» WRITTEN INSTRUCTION:
Continue the sermon outline below on Psalm 80 and the cost of turning away from God, starting right after its last sentence.

» TEXT EXCERPT:

Revival #3: Facing the costs of departure from God
Scripture: Ps 80:8-19
The Psalmist is in this Psalm calling on God for restoration to fellowship and the restored favour of God. He must therefore acknowledge the fact that departure has taken place. They have turned away from God and as a consequence God has turned away from them. He has hidden His face and left them to the consequences of their sin.
In these verses he particularly considers the heart-breaking scene of the once favoured land now scourged and terribly marked by the consequences to their sin.
I REMEMBERING THE DAYS OF BLESSING.
The present reality is brought into sharpest contrast by this consideration. It was not always like this. He is prompted to think of former days. What is stated here of Israel can be seen to apply to the work of God generally, and in a sense to the individual experience of the Christian.
- God’s power in redemption, v8. He remembers the exodus from Egypt and how God had worked in that time. That great act of redemption was the basis of all the blessing that had been enjoyed previously. Using the metaphor of a vine, the future purpose of God is indicated—He is going to plant the nation and make it fruitful in His ways. And yet there is a reminder of their unworthiness of that great mercy. Cp Ezek 15:1. How bleak the present appears against that great deliverance day!
- They had been established in their God-given inheritance, v8-9. The reference here is specially to those days of Joshua when God had made room for them as a result of the victories they enjoyed over the Canaanites. What days of power and victory they were. God had opened up the way for their establishment and growth.
- Growth and enlargement, v9-11. The nation had prospered and been enlarged. The days of David and Solomon especially saw such expansion and greatness.
II COUNTING THE COST OF DEPARTURE FROM GOD.
- Protection removed, v12. God is the protector of His people. Cp Job 1:10, Ps 34:7, Is 5:2, 5. By grieving Him they forfeited that protection to a degree. They were thus exposed to every harmful influence. The land was being eaten up by passers by. They felt it their right and privilege to take and use for themselves the good things of the land. The line of separation to holiness and to the Lord is a protective line.
- An illustration of savage plundering and ruin, v13. Like the beasts of the field, following savage instincts, Israel’s enemies had come in freely and at will. There was no fence left to keep them out! The wild boar roots up, the other beasts eat the leaves and branches. Root and branch they were being destroyed. The cause of God was being attacked and its present welfare and future viability was being destroyed.
- Burned and cut down, v16. Here is a very final act of destruction. Naturally, such acts make the case hopeless! N.B. they perish… The great cause of this death and destruction was the rebuke of God’s face. The frowning countenance of God was toward them.
- Realizing the cost forces the question, WHY…?, v12. Recognizing that all this is the work of God causes an investigation into why such a thing has occurred. It is apparent that the Psalmist is not protesting against the injustice of these actions. He has already acknowledged that departure has occurred. His question indicates a desire for a fuller knowledge/understanding of their sin. There are many aspects of our departure from God that we do not even recognize or see. Cp Ps 44:17ff, Rev 3:17. We must make it our business to learn more of how we grieve the Lord.

» ITEMS:
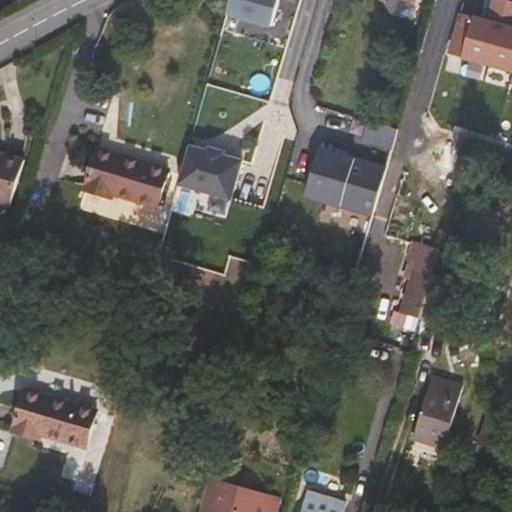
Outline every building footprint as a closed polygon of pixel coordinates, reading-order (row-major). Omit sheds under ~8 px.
[(281,0),(231,0),(228,14),(274,27),(281,0)] [(511,3),(499,0),(492,23),(511,29),(511,3)] [(454,54),(511,71),(511,29),(492,23),(465,15),(454,54)] [(209,152),(190,146),(179,185),(232,200),(243,162),(225,156),(225,153),(210,148),(209,152)] [(159,206),(170,169),(98,148),(86,189),(113,197),(115,193),(159,206)] [(25,159),(4,152),(2,158),(0,156),(0,201),(11,205),(25,159)] [(374,220),(388,172),(320,153),(306,201),(374,220)] [(410,316),(424,320),(438,274),(444,252),(420,245),(415,262),(425,265),(410,316)] [(470,282),(438,274),(424,320),(455,330),(470,282)] [(465,386),(435,376),(414,442),(446,451),(465,386)] [(98,412),(27,391),(15,431),(41,439),(43,435),(88,448),(98,412)] [(500,450),(510,421),(490,414),(480,443),(500,450)] [(280,511),(285,496),(215,476),(204,511),(280,511)] [(309,494),(304,511),(303,511),(344,511),(346,506),(309,494)]
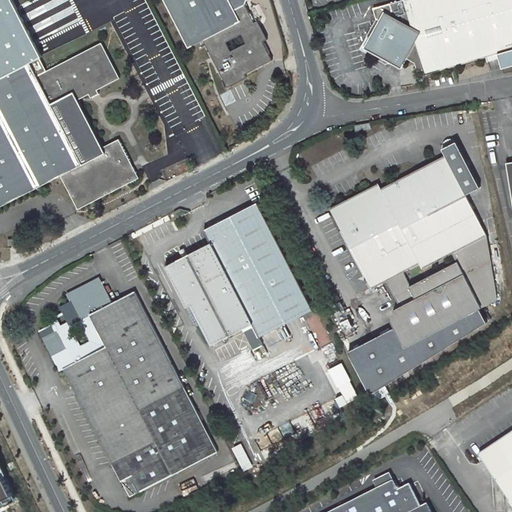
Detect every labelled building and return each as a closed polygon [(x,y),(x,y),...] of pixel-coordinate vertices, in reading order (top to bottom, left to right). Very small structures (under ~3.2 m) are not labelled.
[(103,149),(79,101),(91,95),(93,100),(101,95),(99,91),(120,80),(103,44),(47,71),(12,0),(0,0),(0,206),(60,176),(77,210),(139,179),(121,141),(103,149)] [(165,0),(193,52),(205,46),(229,95),(249,85),(248,83),(276,69),(268,51),(270,50),(261,28),(258,30),(250,11),(252,0),(165,0)] [(511,0),(410,0),(402,3),(371,12),(374,21),(361,46),(363,51),(364,56),(384,67),(390,66),(401,71),(406,62),(412,65),(415,74),(422,72),(423,77),(496,56),(500,70),(511,66),(511,0)] [(358,132),(373,129),(372,122),(361,124),(357,125),(358,132)] [(371,189),(330,209),(372,290),(386,283),(401,312),(396,314),(393,326),(394,329),(407,353),(486,312),(499,305),(489,243),(468,202),(495,188),(483,133),(443,153),(446,159),(375,194),(371,189)] [(312,308),(257,204),(206,230),(211,242),(167,264),(187,304),(192,301),(213,343),(242,328),(251,323),(258,336),(312,308)] [(216,453),(135,291),(112,303),(100,280),(69,296),(74,306),(63,312),(65,317),(55,322),(57,326),(44,332),(64,374),(66,373),(125,491),(129,489),(132,494),(216,453)] [(407,353),(394,329),(350,351),(375,398),(389,389),(493,324),(486,312),(407,353)] [(306,316),(314,347),(327,344),(320,313),(306,316)] [(251,323),(242,328),(253,350),(258,347),(262,345),(258,336),(251,323)] [(335,397),(342,394),(338,386),(352,380),(345,362),(325,370),(335,397)] [(345,394),(337,398),(340,406),(349,403),(345,394)] [(511,503),(511,434),(480,456),(511,503)] [(244,470),(254,466),(242,442),(233,447),(244,470)] [(0,511),(18,503),(0,465),(0,511)] [(334,511),(431,511),(428,505),(422,508),(410,485),(399,491),(394,482),(334,511)]
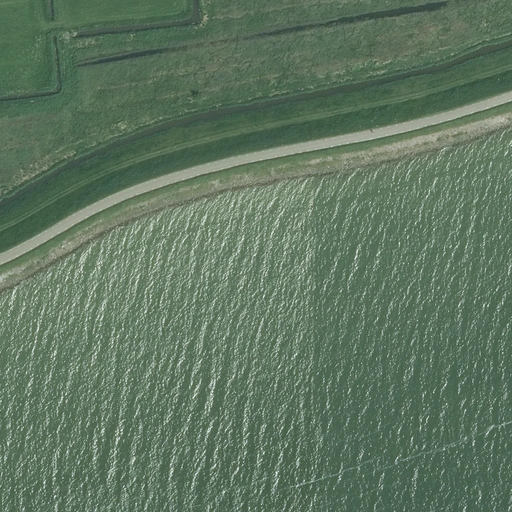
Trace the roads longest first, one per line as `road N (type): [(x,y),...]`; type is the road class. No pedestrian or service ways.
road 1 (tertiary): [(0,259),(160,181),(511,94)]
road 2 (track): [(511,66),(152,151),(0,224)]
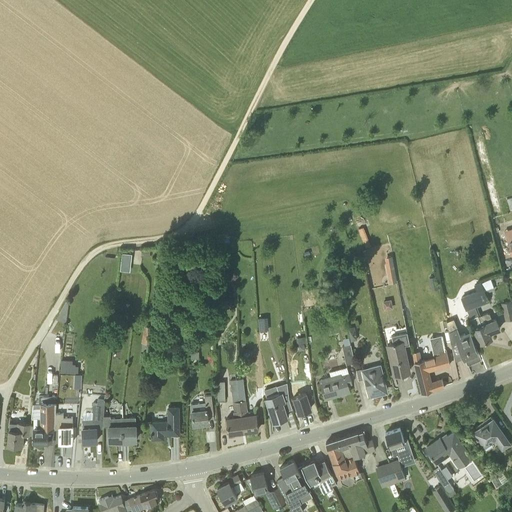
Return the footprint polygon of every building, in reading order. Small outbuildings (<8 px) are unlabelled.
[(394,264),(386,266),(390,284),(397,282),(394,264)] [(435,276),(429,277),(432,290),(438,288),(436,276),(435,276)] [(478,291),(462,297),(466,309),(467,308),(471,318),(470,318),(474,327),(480,342),(492,337),(490,332),(500,328),(499,324),(496,318),(492,319),(490,313),(487,312),(480,315),(477,307),(489,302),(488,300),(486,294),(489,292),(489,291),(494,289),(493,285),(490,279),(481,282),(475,285),(478,291)] [(391,299),(383,301),(385,310),(393,308),(391,299)] [(511,309),(510,301),(502,302),(506,319),(511,318),(511,309)] [(453,318),(447,321),(449,332),(452,346),(459,344),(464,357),(468,365),(481,360),(470,331),(460,335),(457,328),(453,318)] [(142,342),(150,343),(152,327),(144,326),(142,342)] [(354,326),(348,328),(351,341),(357,340),(354,326)] [(393,343),(388,345),(394,374),(405,371),(403,359),(407,358),(404,345),(409,343),(407,332),(391,336),(393,343)] [(419,351),(413,352),(415,364),(417,372),(422,393),(434,389),(435,388),(435,387),(432,388),(430,381),(427,370),(450,364),(447,350),(444,350),(441,335),(429,337),(433,356),(421,359),(419,351)] [(345,345),(342,346),(346,364),(354,362),(351,344),(345,345)] [(72,360),(62,360),(61,360),(60,373),(75,374),(78,374),(78,366),(75,366),(76,364),(72,364),(72,360)] [(380,365),(363,370),(365,378),(368,377),(370,385),(368,386),(370,394),(386,390),(384,381),(382,374),(380,365)] [(331,376),(320,379),(320,382),(325,396),(336,392),(337,394),(350,390),(348,383),(352,382),(349,374),(347,366),(330,371),(331,376)] [(243,378),(237,379),(240,401),(244,431),(259,428),(258,421),(259,421),(258,415),(257,415),(257,413),(256,411),(247,413),(247,410),(246,400),(243,378)] [(227,419),(225,420),(226,426),(228,425),(229,433),(244,431),(240,401),(237,379),(236,379),(230,380),(233,401),(234,401),(235,411),(238,411),(239,416),(227,418),(227,419)] [(225,381),(217,381),(217,401),(225,401),(225,381)] [(267,397),(266,398),(269,406),(274,420),(288,416),(286,410),(292,408),(289,397),(287,382),(277,385),(279,393),(267,397)] [(305,393),(293,397),(298,412),(311,408),(306,392),(305,393)] [(199,402),(191,403),(192,410),(193,424),(208,422),(208,414),(214,413),(212,402),(211,394),(204,395),(205,401),(206,401),(207,408),(200,409),(199,402)] [(34,425),(30,425),(29,434),(34,435),(34,441),(48,441),(48,428),(54,428),(55,422),(57,404),(56,404),(56,396),(40,396),(40,403),(42,403),(41,427),(34,427),(34,425)] [(102,426),(103,416),(105,399),(97,399),(97,403),(93,403),(92,411),(93,411),(92,418),(82,419),(83,426),(83,441),(97,440),(97,427),(102,427),(102,426)] [(152,432),(151,432),(151,434),(152,434),(152,439),(164,438),(164,433),(170,433),(180,433),(179,407),(168,407),(169,421),(152,422),(152,432)] [(110,415),(103,416),(102,426),(109,426),(109,440),(123,440),(122,423),(122,417),(110,418),(110,415)] [(136,417),(122,417),(122,423),(123,440),(136,439),(136,417)] [(483,425),(473,431),(477,437),(476,437),(477,439),(478,439),(484,447),(496,439),(502,448),(510,443),(494,419),(487,424),(483,425)] [(29,434),(30,425),(30,424),(10,422),(7,444),(23,445),(24,434),(29,434)] [(65,422),(55,422),(54,428),(60,428),(60,441),(73,442),(73,425),(65,425),(65,422)] [(400,428),(386,433),(390,446),(391,446),(393,452),(394,456),(398,455),(409,451),(408,447),(406,440),(404,440),(404,439),(400,428)] [(358,432),(347,435),(351,449),(354,457),(365,453),(366,453),(375,450),(372,439),(366,441),(363,432),(363,431),(358,432)] [(440,437),(426,447),(431,454),(432,457),(433,456),(437,462),(450,453),(459,466),(472,457),(454,432),(448,436),(447,436),(448,437),(442,441),(440,437)] [(338,438),(326,442),(327,443),(334,462),(333,462),(339,480),(351,475),(351,476),(360,473),(354,457),(351,449),(347,435),(346,435),(338,438)] [(314,459),(301,465),(302,466),(310,484),(320,479),(320,480),(326,492),(334,488),(332,485),(336,483),(332,474),(326,461),(317,465),(314,459)] [(399,459),(390,462),(396,480),(403,478),(405,477),(401,466),(399,459)] [(285,477),(276,482),(279,487),(282,493),(283,493),(287,501),(290,508),(292,511),(300,511),(303,511),(299,503),(296,496),(309,490),(308,487),(298,468),(294,460),(280,467),(285,477)] [(390,462),(377,466),(383,485),(396,480),(390,462)] [(439,466),(434,470),(448,492),(453,488),(454,488),(439,466)] [(494,471),(488,475),(496,486),(502,482),(494,471)] [(251,477),(246,478),(252,491),(255,490),(255,492),(263,490),(268,489),(264,472),(251,475),(251,477)] [(229,481),(217,487),(226,503),(238,497),(235,493),(232,486),(241,481),(238,475),(228,480),(229,481)] [(441,485),(433,490),(438,499),(445,511),(447,511),(455,508),(441,485)] [(279,487),(271,491),(278,505),(287,501),(283,493),(282,493),(279,487)] [(134,496),(122,500),(124,505),(130,503),(132,510),(133,511),(145,508),(144,505),(159,500),(155,488),(135,496),(135,495),(134,495),(134,496)] [(126,511),(124,505),(122,500),(121,495),(114,498),(112,495),(99,499),(103,511),(126,511)] [(254,495),(242,501),(244,505),(256,499),(254,495)] [(256,499),(244,505),(247,511),(260,505),(256,498),(256,499)] [(31,501),(23,500),(22,500),(22,504),(16,503),(14,511),(35,511),(36,511),(37,511),(43,511),(44,504),(31,503),(31,501)]
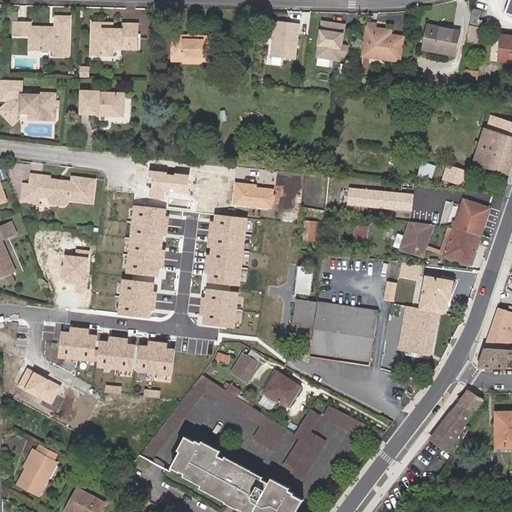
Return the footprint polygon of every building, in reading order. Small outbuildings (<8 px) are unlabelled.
[(480,9),(473,8),(470,23),(478,24),(480,9)] [(55,31),(30,30),(30,24),(13,24),(13,38),(28,39),(28,52),(53,53),(52,60),(69,60),(69,20),(55,20),(55,31)] [(368,22),(365,44),(401,49),(403,37),(391,35),(389,37),(384,36),(384,30),(377,29),(377,24),(368,22)] [(345,27),(323,23),(318,58),(349,63),(351,48),(341,47),(345,27)] [(109,31),(110,25),(93,24),(92,59),(114,59),(114,52),(115,44),(123,44),(122,46),(139,48),(139,26),(123,26),(123,31),(115,31),(109,31)] [(300,26),(276,24),(272,58),(296,61),(300,26)] [(456,54),(461,30),(426,24),(422,48),(456,54)] [(470,25),(467,40),(476,42),(479,26),(470,25)] [(511,62),(511,36),(502,36),(500,49),(495,48),(493,60),(511,62)] [(191,39),(173,38),(172,63),(183,63),(183,59),(201,60),(201,63),(212,63),(213,40),(195,39),(195,42),(191,42),(191,39)] [(115,44),(114,52),(139,53),(139,48),(122,46),(123,44),(115,44)] [(401,49),(365,44),(360,72),(367,73),(370,56),(371,52),(382,54),(382,57),(399,60),(401,49)] [(461,68),(459,76),(472,78),(473,70),(461,68)] [(41,118),(56,119),(57,95),(40,94),(40,97),(33,96),(29,96),(29,99),(24,98),(24,92),(24,84),(3,83),(2,99),(9,100),(9,103),(10,105),(9,105),(0,111),(0,112),(11,125),(16,121),(22,114),(30,115),(41,115),(41,118)] [(124,99),(100,97),(100,95),(89,94),(82,94),(81,116),(94,117),(98,117),(98,119),(123,121),(123,111),(124,99)] [(56,124),(56,119),(41,118),(41,115),(30,115),(29,122),(56,124)] [(510,173),(511,166),(511,122),(500,119),(496,132),(485,129),(481,142),(479,148),(474,162),(510,173)] [(401,158),(392,156),(390,163),(399,166),(401,158)] [(408,161),(401,158),(399,166),(406,168),(408,161)] [(435,166),(421,162),(416,177),(430,182),(435,166)] [(458,182),(462,171),(449,168),(446,178),(458,182)] [(471,174),(462,171),(458,182),(468,184),(471,174)] [(190,176),(154,172),(151,198),(165,200),(166,192),(188,194),(190,176)] [(73,186),(63,185),(63,187),(56,187),(57,184),(49,183),(49,180),(31,178),(30,188),(29,198),(39,199),(50,200),(49,205),(51,207),(63,209),(66,206),(67,203),(92,205),(95,184),(73,181),(73,186)] [(276,189),(235,184),(233,206),(274,211),(276,189)] [(38,206),(39,199),(29,198),(30,188),(23,187),(22,205),(38,206)] [(415,194),(349,188),(347,206),(413,212),(415,194)] [(453,227),(481,235),(491,207),(462,198),(460,205),(458,211),(453,227)] [(164,219),(165,209),(137,205),(133,243),(160,247),(162,238),(166,238),(168,219),(164,219)] [(248,218),(220,214),(218,224),(214,224),(212,243),(216,243),(215,252),(243,256),(248,218)] [(316,222),(303,221),(302,239),(314,240),(316,222)] [(428,223),(409,221),(401,249),(413,252),(413,250),(424,253),(433,224),(428,223)] [(362,224),(356,223),(355,237),(367,238),(369,227),(362,226),(362,224)] [(443,257),(453,227),(448,226),(439,256),(443,257)] [(471,266),(481,235),(453,227),(443,257),(471,266)] [(400,246),(403,234),(399,232),(395,244),(400,246)] [(2,239),(0,240),(0,278),(16,272),(2,239)] [(160,250),(160,247),(133,243),(128,274),(156,277),(157,269),(161,269),(164,250),(160,250)] [(243,256),(215,252),(215,254),(211,253),(208,272),(212,273),(211,281),(239,285),(243,256)] [(90,258),(65,255),(62,279),(77,280),(75,293),(86,294),(90,258)] [(419,279),(421,263),(401,261),(399,277),(419,279)] [(301,279),(299,292),(312,294),(315,268),(305,267),(303,279),(301,279)] [(153,291),(154,281),(126,277),(121,315),(149,318),(150,310),(154,310),(157,291),(153,291)] [(426,299),(422,299),(420,309),(406,306),(400,348),(431,354),(439,311),(443,312),(446,297),(449,298),(452,287),(445,285),(446,281),(427,277),(423,294),(427,294),(426,299)] [(385,299),(393,300),(396,284),(387,283),(385,299)] [(238,292),(210,288),(209,298),(204,297),(202,316),(206,317),(205,325),(233,329),(238,292)] [(273,296),(269,313),(284,316),(288,299),(273,296)] [(371,365),(380,310),(320,301),(317,317),(315,316),(318,300),(298,298),(292,334),(312,337),(314,321),(317,321),(311,356),(371,365)] [(511,313),(498,309),(485,348),(510,348),(511,340),(511,338),(511,313)] [(70,332),(60,331),(58,359),(95,363),(98,336),(90,335),(90,328),(71,326),(70,332)] [(109,342),(99,341),(97,369),(134,373),(137,346),(129,345),(129,338),(110,336),(109,342)] [(510,348),(485,348),(479,367),(511,367),(511,340),(510,348)] [(149,347),(139,346),(136,374),(174,378),(177,351),(169,350),(169,343),(150,341),(149,347)] [(307,354),(309,343),(299,341),(297,353),(307,354)] [(243,362),(254,368),(258,362),(247,355),(243,362)] [(246,380),(254,368),(243,362),(238,359),(233,367),(238,370),(236,373),(246,380)] [(62,386),(28,368),(18,387),(52,405),(62,386)] [(289,407),(302,387),(275,370),(273,373),(275,375),(265,391),(289,407)] [(190,389),(200,396),(204,391),(212,380),(202,374),(190,389)] [(226,389),(212,380),(204,391),(259,425),(265,415),(236,396),(226,389)] [(229,384),(226,389),(236,396),(240,391),(239,390),(229,384)] [(190,389),(140,454),(150,460),(200,396),(190,389)] [(476,394),(475,393),(469,389),(460,401),(475,411),(483,398),(476,394)] [(432,437),(452,453),(471,425),(467,423),(468,421),(475,411),(460,401),(432,437)] [(363,422),(329,405),(324,415),(358,433),(359,430),(363,422)] [(310,408),(294,433),(293,434),(298,437),(289,453),(283,463),(304,476),(310,466),(326,440),(311,431),(321,414),(310,408)] [(511,411),(498,411),(497,446),(507,446),(507,443),(511,443),(511,411)] [(272,449),(286,428),(265,415),(259,425),(252,436),(272,449)] [(368,434),(371,427),(363,422),(359,430),(368,434)] [(187,436),(180,448),(189,453),(190,451),(195,454),(201,441),(196,439),(195,440),(187,436)] [(201,441),(195,454),(194,455),(202,459),(210,446),(201,441)] [(43,445),(39,451),(56,460),(59,455),(43,445)] [(210,446),(202,459),(212,464),(217,454),(219,451),(210,446)] [(292,511),(294,509),(301,496),(293,492),(294,491),(279,483),(272,497),(264,492),(269,481),(254,473),(253,476),(247,474),(242,483),(229,477),(217,470),(224,457),(217,454),(212,464),(202,459),(194,455),(195,454),(190,451),(189,453),(180,448),(172,463),(180,468),(179,469),(185,472),(193,477),(202,481),(201,484),(214,490),(227,497),(229,494),(241,500),(239,504),(253,511),(254,509),(260,511),(292,511)] [(30,466),(22,478),(44,489),(60,463),(56,460),(39,451),(36,449),(32,456),(35,458),(30,466)] [(236,464),(224,457),(217,470),(229,477),(236,464)] [(236,464),(229,477),(242,483),(247,474),(249,470),(236,464)] [(44,489),(22,478),(19,482),(40,495),(44,489)] [(270,479),(269,481),(264,492),(272,497),(279,483),(270,479)] [(213,493),(214,490),(201,484),(200,486),(213,493)] [(79,490),(67,510),(69,511),(97,511),(103,505),(79,490)] [(225,500),(227,497),(214,490),(213,493),(225,500)] [(225,500),(238,506),(239,504),(241,500),(229,494),(227,497),(225,500)] [(301,496),(294,509),(297,510),(304,498),(301,496)]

» EXPECTED ANSWER:
III THE REMEDY PROPOSED IN PRAYER.
The Psalmist knows what is needed. This is, in part, an evidence of the Lord working to answer his prayer for turning. In the increasing light of God’s favour he sees things more clearly—including the real state of affairs and what must be done to remedy them.
- Return, v14. God must come back among them. He who has been grieved and has left must return. This involves the several acts the Psalmist references, v14: Look, behold, visit. God returns to a people who intreat Him for mercy. The implication of his words is that God will see in this people now a reason to arise and act for them. He develops that reason in v17, but the only basis for God to look on an offending people is found in the work of Christ’s redemption.
- Dealing with the mediator, v17. These words set Christ before us. He is the man of God’s right hand. This title specially envisages His finished work, 110:1, Heb 10:12. God has ordained Christ to represent His people. His mediatorial power must be recognized as the only argument with God in prayer.
- Revival, v18. The working of spiritual deadness within must be reversed. The power of the flesh and of sin must be acted against by the very life of God. Cp Rom 7:23-25. Such revival comes to us through Christ—the true vine who supplies life and vigour to the branches.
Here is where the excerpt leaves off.